- Opening Delimiter -

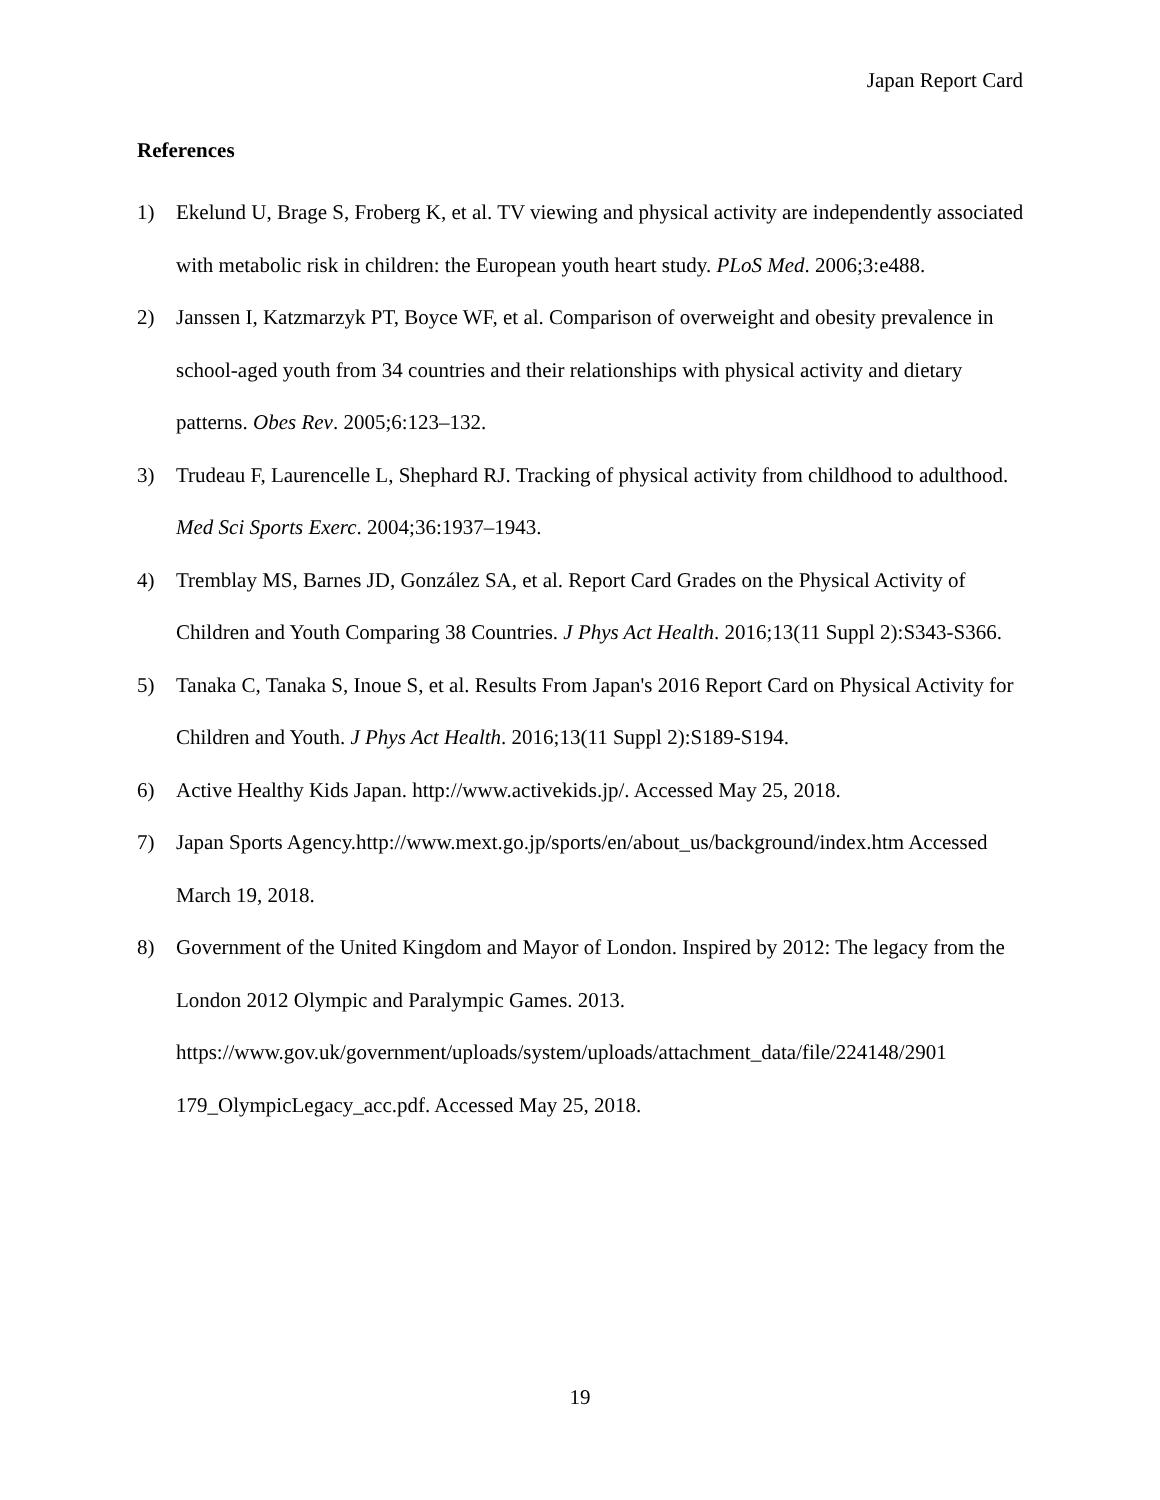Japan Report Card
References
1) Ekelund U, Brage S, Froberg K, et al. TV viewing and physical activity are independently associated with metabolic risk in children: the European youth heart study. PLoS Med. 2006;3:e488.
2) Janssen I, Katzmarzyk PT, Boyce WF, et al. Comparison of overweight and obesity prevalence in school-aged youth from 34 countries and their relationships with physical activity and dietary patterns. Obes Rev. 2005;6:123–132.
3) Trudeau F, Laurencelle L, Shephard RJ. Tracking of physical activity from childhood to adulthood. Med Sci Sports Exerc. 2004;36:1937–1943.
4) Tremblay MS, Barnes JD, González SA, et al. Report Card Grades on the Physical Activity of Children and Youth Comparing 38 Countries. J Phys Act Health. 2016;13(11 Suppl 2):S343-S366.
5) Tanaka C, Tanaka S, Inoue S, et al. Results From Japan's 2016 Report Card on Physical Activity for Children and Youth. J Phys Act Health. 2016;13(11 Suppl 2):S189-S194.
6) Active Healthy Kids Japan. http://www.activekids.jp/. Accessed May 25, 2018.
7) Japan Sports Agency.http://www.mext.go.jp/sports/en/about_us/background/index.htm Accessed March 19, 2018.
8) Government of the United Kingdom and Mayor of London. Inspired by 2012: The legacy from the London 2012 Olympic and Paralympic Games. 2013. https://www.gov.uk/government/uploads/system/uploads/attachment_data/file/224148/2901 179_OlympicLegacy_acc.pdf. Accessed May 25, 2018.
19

- Closing Delimiter -
- Opening Delimiter -

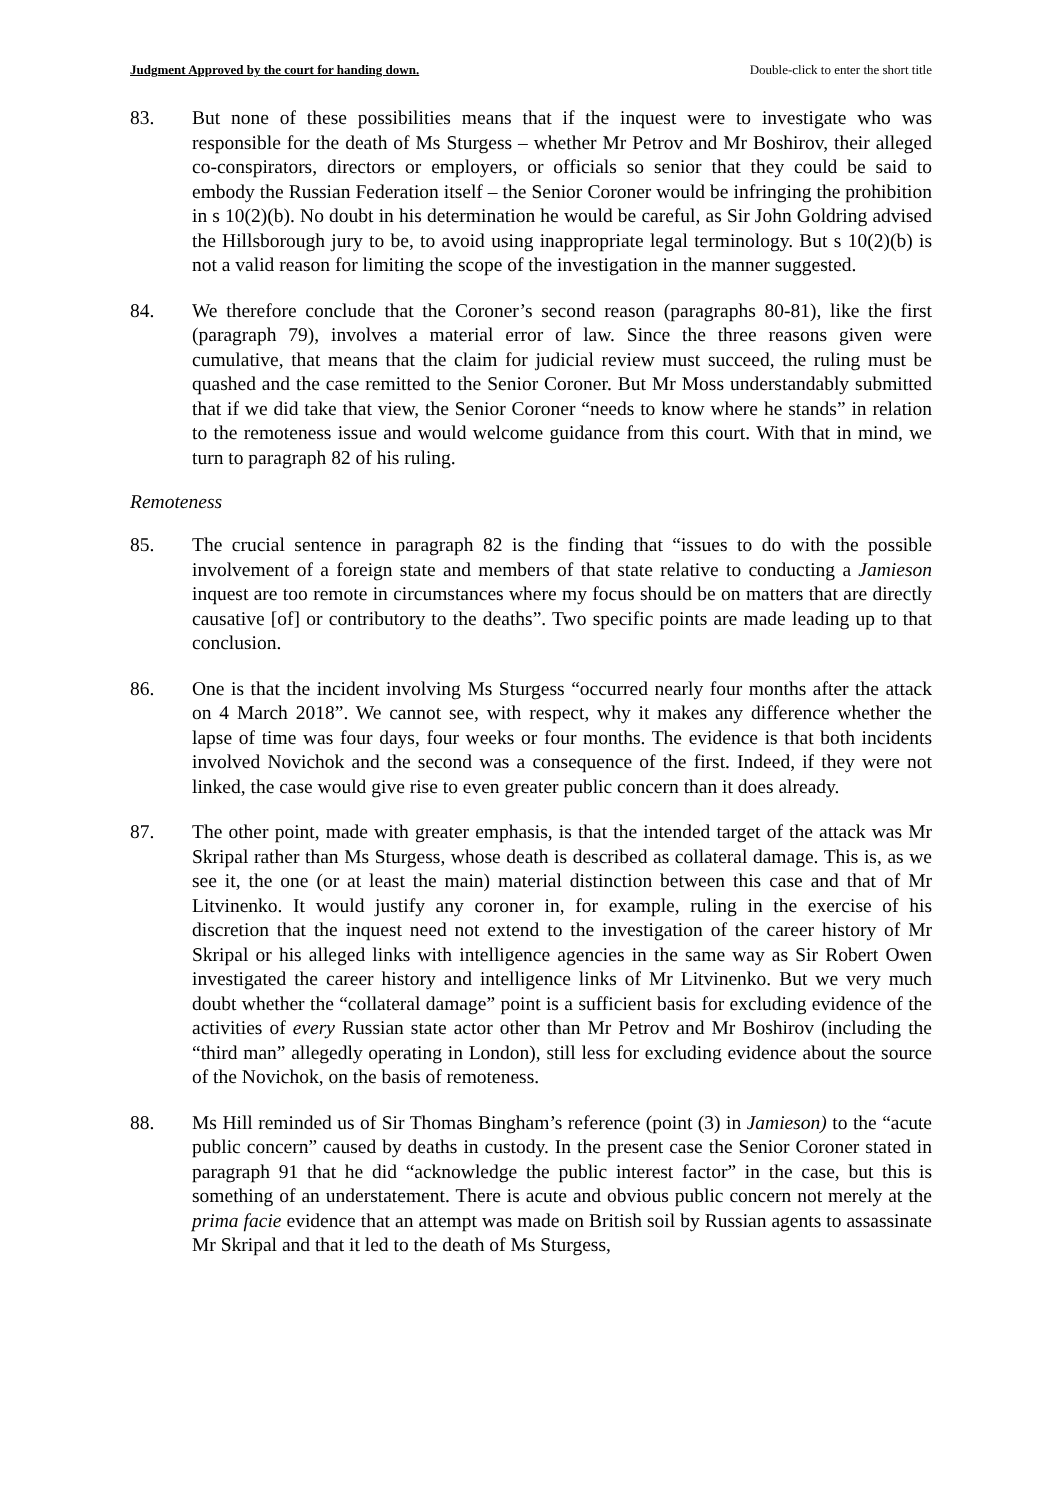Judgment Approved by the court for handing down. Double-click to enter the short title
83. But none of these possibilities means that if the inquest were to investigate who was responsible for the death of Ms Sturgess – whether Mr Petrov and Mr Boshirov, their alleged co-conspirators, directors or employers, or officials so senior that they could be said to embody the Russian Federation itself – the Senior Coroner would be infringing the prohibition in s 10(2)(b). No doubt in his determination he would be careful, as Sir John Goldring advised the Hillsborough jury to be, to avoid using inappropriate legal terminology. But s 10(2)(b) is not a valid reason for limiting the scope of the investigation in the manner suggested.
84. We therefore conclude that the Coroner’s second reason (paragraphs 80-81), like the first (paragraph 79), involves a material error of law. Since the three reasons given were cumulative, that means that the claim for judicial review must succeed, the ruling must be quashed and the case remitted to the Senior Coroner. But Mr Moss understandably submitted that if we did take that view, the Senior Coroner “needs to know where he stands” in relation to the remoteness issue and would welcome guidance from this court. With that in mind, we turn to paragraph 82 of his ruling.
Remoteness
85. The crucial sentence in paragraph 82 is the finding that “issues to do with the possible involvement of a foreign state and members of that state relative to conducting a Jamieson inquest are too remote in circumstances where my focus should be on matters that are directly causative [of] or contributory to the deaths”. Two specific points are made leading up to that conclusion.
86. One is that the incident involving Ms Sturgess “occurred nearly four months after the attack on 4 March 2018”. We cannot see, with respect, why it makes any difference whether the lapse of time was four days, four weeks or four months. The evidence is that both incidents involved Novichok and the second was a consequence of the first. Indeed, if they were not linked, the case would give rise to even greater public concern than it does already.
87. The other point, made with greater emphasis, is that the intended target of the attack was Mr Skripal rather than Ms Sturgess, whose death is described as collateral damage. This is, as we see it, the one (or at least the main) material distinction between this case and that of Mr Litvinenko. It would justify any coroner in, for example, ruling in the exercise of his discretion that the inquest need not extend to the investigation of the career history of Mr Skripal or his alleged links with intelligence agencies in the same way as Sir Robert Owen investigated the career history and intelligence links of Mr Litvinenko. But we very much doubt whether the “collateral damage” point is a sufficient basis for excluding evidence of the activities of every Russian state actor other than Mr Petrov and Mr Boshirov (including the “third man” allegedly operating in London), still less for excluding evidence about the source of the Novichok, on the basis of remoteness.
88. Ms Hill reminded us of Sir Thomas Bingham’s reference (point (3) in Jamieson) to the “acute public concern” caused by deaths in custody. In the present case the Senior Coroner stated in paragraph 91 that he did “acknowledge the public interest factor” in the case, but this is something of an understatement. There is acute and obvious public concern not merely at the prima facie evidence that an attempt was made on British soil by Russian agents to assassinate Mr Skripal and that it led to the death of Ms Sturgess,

- Closing Delimiter -

(HOW TO COMPLETE THIS TASK): Please give the number of lines above in which the word "attack" appears, without any other text.

(ANSWER FOR THIS EXERCISE): 2